● Records for the task
=====

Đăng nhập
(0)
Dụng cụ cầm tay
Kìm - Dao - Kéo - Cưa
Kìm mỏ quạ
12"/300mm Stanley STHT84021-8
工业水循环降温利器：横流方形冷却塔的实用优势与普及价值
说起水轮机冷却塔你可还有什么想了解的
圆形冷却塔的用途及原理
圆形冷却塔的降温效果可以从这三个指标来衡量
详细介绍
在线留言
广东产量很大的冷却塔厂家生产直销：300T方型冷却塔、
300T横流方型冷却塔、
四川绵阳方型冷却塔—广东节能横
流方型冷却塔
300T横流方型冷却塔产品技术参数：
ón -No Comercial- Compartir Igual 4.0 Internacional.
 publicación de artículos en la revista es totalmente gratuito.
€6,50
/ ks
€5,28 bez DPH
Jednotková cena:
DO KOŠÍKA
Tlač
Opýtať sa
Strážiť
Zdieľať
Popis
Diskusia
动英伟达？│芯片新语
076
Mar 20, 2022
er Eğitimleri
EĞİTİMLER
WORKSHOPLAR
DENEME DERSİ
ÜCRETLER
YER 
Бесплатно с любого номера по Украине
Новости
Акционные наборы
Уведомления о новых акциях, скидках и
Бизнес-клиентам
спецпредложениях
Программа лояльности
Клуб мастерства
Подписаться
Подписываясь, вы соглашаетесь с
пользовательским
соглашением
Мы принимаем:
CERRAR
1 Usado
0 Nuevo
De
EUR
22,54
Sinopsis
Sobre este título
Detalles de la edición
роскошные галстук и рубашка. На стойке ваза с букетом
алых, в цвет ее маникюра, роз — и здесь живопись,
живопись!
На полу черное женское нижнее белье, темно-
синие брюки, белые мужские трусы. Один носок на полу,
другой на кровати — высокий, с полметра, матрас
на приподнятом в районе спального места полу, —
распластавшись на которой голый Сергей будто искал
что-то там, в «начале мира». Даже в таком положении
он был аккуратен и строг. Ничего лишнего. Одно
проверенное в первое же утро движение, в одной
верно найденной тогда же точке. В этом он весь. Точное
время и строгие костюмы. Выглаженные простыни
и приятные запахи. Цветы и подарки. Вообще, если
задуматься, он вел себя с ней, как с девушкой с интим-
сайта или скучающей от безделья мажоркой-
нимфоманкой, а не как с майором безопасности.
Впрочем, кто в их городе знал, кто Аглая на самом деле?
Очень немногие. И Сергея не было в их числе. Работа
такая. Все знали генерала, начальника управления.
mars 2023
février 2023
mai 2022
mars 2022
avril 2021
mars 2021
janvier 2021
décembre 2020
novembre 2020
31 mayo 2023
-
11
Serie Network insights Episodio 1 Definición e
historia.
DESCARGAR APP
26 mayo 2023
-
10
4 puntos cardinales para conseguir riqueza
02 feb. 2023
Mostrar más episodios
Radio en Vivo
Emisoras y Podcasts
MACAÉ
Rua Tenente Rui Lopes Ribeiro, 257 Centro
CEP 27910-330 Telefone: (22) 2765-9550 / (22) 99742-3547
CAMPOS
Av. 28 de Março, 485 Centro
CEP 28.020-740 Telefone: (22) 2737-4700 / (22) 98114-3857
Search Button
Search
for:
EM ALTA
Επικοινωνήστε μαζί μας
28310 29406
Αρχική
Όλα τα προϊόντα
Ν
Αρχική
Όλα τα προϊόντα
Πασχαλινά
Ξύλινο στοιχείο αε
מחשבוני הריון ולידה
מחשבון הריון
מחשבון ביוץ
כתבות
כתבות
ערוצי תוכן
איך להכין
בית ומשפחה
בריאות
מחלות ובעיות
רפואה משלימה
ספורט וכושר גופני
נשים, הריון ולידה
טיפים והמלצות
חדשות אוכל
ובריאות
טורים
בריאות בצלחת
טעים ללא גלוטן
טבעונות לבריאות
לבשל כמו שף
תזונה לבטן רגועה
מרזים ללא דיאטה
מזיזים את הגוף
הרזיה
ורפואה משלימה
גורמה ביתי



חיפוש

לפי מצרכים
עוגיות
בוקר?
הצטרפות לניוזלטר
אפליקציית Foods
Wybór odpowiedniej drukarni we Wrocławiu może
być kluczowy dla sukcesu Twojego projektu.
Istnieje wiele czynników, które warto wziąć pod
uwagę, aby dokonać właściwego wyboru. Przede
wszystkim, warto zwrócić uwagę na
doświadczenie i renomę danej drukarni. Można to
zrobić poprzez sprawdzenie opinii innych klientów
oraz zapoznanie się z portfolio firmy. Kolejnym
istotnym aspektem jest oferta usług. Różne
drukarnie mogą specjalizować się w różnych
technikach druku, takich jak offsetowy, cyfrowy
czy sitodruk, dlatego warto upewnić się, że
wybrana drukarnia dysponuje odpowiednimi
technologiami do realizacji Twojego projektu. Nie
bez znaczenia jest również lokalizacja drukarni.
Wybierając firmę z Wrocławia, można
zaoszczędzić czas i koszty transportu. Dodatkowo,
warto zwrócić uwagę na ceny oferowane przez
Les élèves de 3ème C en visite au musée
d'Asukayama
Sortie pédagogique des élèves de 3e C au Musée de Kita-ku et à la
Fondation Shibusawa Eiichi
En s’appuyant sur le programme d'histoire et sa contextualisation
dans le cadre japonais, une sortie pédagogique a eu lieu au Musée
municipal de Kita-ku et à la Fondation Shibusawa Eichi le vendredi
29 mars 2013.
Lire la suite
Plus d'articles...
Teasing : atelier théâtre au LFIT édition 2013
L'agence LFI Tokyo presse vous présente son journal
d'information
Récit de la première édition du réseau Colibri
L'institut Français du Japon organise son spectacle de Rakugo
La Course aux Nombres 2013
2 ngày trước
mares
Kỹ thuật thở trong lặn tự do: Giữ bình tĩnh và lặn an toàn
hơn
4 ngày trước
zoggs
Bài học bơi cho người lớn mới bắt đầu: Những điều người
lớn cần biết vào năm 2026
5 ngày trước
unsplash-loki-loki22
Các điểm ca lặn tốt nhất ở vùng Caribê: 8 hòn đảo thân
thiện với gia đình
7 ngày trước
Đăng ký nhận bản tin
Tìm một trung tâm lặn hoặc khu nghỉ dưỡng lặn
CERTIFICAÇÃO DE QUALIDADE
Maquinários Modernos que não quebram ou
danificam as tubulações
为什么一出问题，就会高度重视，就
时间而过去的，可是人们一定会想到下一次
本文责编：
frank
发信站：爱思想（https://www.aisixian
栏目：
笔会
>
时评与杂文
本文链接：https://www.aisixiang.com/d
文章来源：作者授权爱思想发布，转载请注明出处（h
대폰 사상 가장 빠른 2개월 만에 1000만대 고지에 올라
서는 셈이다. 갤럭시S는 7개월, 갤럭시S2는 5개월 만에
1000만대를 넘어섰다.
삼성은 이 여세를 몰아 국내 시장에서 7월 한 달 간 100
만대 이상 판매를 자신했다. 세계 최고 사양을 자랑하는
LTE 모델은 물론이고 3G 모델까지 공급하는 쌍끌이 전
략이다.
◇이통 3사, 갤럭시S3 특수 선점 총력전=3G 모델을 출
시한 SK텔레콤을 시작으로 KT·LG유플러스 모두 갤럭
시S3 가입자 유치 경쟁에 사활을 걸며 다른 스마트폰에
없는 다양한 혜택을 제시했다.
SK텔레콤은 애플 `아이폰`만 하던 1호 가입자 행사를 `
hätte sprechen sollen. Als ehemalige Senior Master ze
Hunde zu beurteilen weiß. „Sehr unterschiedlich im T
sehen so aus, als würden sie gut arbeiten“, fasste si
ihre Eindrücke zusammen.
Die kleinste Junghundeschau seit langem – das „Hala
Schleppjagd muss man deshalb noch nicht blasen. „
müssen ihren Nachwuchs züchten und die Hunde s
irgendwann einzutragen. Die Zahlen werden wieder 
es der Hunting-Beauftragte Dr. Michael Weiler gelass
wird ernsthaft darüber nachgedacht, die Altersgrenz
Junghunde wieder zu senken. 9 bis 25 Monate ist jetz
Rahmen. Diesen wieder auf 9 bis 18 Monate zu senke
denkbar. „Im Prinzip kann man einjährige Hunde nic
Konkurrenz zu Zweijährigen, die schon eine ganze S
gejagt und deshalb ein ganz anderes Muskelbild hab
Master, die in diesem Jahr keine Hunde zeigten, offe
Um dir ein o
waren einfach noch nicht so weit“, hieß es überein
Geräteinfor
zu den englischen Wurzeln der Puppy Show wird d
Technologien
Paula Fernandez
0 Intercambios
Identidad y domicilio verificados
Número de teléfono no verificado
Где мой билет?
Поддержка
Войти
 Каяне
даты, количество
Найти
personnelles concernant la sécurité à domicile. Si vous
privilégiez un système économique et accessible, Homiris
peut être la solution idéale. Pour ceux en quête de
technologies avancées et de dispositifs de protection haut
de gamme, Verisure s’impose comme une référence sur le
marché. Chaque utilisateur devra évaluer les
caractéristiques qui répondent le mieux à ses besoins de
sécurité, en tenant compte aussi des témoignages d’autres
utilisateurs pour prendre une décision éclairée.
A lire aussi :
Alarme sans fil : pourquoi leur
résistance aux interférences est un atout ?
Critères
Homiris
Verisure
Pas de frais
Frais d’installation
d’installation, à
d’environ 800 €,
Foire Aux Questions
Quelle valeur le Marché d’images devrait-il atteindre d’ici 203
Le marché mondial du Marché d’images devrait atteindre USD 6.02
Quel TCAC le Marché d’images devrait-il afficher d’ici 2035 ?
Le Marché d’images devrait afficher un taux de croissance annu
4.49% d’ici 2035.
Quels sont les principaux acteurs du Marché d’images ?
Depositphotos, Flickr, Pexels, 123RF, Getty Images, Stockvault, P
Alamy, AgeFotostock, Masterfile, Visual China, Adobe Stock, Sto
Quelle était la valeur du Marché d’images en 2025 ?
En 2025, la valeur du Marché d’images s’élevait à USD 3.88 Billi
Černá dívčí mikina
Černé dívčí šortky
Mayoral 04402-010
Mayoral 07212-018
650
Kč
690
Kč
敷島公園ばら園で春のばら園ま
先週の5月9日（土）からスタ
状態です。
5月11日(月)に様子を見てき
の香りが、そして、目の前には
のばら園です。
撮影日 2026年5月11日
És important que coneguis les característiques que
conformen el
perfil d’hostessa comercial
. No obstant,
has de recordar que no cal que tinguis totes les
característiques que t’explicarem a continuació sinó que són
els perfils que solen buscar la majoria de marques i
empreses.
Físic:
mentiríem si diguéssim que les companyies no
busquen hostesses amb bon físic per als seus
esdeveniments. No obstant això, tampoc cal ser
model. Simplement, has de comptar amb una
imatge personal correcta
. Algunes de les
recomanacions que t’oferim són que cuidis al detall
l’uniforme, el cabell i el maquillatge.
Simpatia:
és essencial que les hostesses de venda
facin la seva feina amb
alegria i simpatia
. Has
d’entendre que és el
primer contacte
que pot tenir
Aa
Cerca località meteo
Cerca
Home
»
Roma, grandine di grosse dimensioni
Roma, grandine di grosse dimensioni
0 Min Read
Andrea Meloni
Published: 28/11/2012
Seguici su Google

=====

● Your assignment
All lines in the data above from the one with "zu den englischen" through the one with "Quels sont les" must be repeated exactly, and no others.

● Solution to this exercise
zu den englischen Wurzeln der Puppy Show wird d
Technologien
Paula Fernandez
0 Intercambios
Identidad y domicilio verificados
Número de teléfono no verificado
Где мой билет?
Поддержка
Войти
 Каяне
даты, количество
Найти
personnelles concernant la sécurité à domicile. Si vous
privilégiez un système économique et accessible, Homiris
peut être la solution idéale. Pour ceux en quête de
technologies avancées et de dispositifs de protection haut
de gamme, Verisure s’impose comme une référence sur le
marché. Chaque utilisateur devra évaluer les
caractéristiques qui répondent le mieux à ses besoins de
sécurité, en tenant compte aussi des témoignages d’autres
utilisateurs pour prendre une décision éclairée.
A lire aussi :
Alarme sans fil : pourquoi leur
résistance aux interférences est un atout ?
Critères
Homiris
Verisure
Pas de frais
Frais d’installation
d’installation, à
d’environ 800 €,
Foire Aux Questions
Quelle valeur le Marché d’images devrait-il atteindre d’ici 203
Le marché mondial du Marché d’images devrait atteindre USD 6.02
Quel TCAC le Marché d’images devrait-il afficher d’ici 2035 ?
Le Marché d’images devrait afficher un taux de croissance annu
4.49% d’ici 2035.
Quels sont les principaux acteurs du Marché d’images ?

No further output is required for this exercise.